A recent report in CRN magazine has revealed the majority of local councils are running their computers and laptops on Windows 7 – an operating system that is due to go end of life in less than two years’ time.
The report made me draw a sharp intake of breath as although I would not class myself as an IT expert, I have worked in the industry long enough and read plenty of blogs and news articles to know that end of life is not a good situation to be in with hackers causing daily disruption.
WannaCry, arguably the most infamous ransomware attack to date due to the NHS being its target, was largely attributed to the number of public healthcare sector machines still using legacy Windows XP operating systems.
The nostalgic part of me remembers XP fondly but all that sentimentality would be lost if I my data had been held to ransom and I could not do my job properly. My horror would only be compounded if my IT issues impacted on the lives of others.
The fact is all communications and IT systems have to be kept up to date to protect businesses and organisations from suffering a cyber-attack. These local authorities need to get started with their upgrade if they, and their clients, i.e. the general public, are going to remain protected from the effects of attacks we don’t even know about yet.
CRN revealed 83% of local authority Windows machines are still running Windows 7 and that 17% of the 317 councils that responded to the Freedom of Information request said they are yet to plan a migration away from the operating system. Just one per cent had completed a migration to Windows 10.

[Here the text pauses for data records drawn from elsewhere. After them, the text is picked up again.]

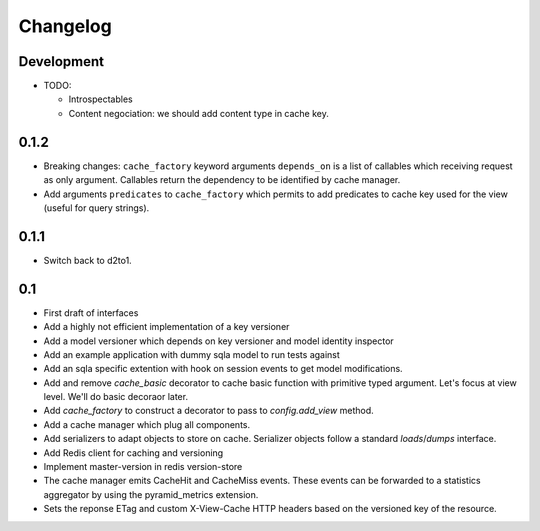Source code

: Changelog
=========

Development
-----------

* TODO:

  * Introspectables
  * Content negociation: we should add content type in cache key.

0.1.2
-----

* Breaking changes: ``cache_factory`` keyword arguments ``depends_on`` is a
  list of callables which receiving request as only argument. Callables return
  the dependency to be identified by cache manager.
* Add arguments ``predicates`` to ``cache_factory`` which permits to add
  predicates to cache key used for the view (useful for query strings).

0.1.1
-----

* Switch back to d2to1.

0.1
---

* First draft of interfaces
* Add a highly not efficient implementation of a key versioner
* Add a model versioner which depends on key versioner and model identity
  inspector
* Add an example application with dummy sqla model to run tests against
* Add an sqla specific extention with hook on session events to get model
  modifications.
* Add and remove `cache_basic` decorator to cache basic function with primitive
  typed argument. Let's focus at view level. We'll do basic decoraor later.
* Add `cache_factory` to construct a decorator to pass to `config.add_view`
  method.
* Add a cache manager which plug all components.
* Add serializers to adapt objects to store on cache. Serializer objects follow
  a standard `loads`/`dumps` interface.
* Add Redis client for caching and versioning
* Implement master-version in redis version-store
* The cache manager emits CacheHit and CacheMiss events. These events can be
  forwarded to a statistics aggregator by using the pyramid_metrics extension.
* Sets the reponse ETag and custom X-View-Cache HTTP headers based on the
  versioned key of the resource.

The end of life scenario is understandably irritating. I imagine cries of “it only feels like yesterday” are commonplace when someone starts nagging you to do the next upgrade. In real terms though, a few years have usually passed and we have short memories!
As a communications business, swcomms has to remind its customers when their software is due to go end of life and there can be some resistance.
While we have sympathy, it is unrealistic to believe that a system purchased 10, 5 or even a couple of years earlier is still going to be as effective as brand new one. Look at the positives, and put security aside for a brief moment, technology is evolving all the time and the latest version is usually better.
As a small example, my teenage daughter always favours doing her homework on my laptop instead of my PC as the former has Office 365 on it and she wants to use the most up-to-date apps. Similarly, operating systems and software platforms will offer extra or improved modern features and functions above their older counterparts.
Inevitably though, the end of life argument always seems to come back to security. It would be impossible for a system designed a few years ago to imagine the cyber-attacks we have seen recently or have yet to experience; let alone fight them off.
And the threat of cyber-attack is a very real one. The head of the UK’s National Cyber Security Centre Ciaran Martin recently warned that a major cyber-attack on the UK is a matter of “when, not if” and that we have been fortunate to avoid a so-called category one (C1) attack, broadly defined as an attack that might cripple infrastructure such as energy supplies and the financial services sector.
While I head off to upgrade my PC to meet my daughter’s exacting and, actually, sensible standards, I would advise businesses and organisations to stop flinching at the end of life scenario and to strategically and financially plan for IT and communications system updates. Alternatively, they need to look at moving to subscription-based managed services which allow for automatic upgrades within the regular cost avoiding spikes in IT investment.
Our world is reliant on these systems so we need to embrace the very best versions and protect ourselves as much as we can to the point that these end of life stories no longer hit the headlines.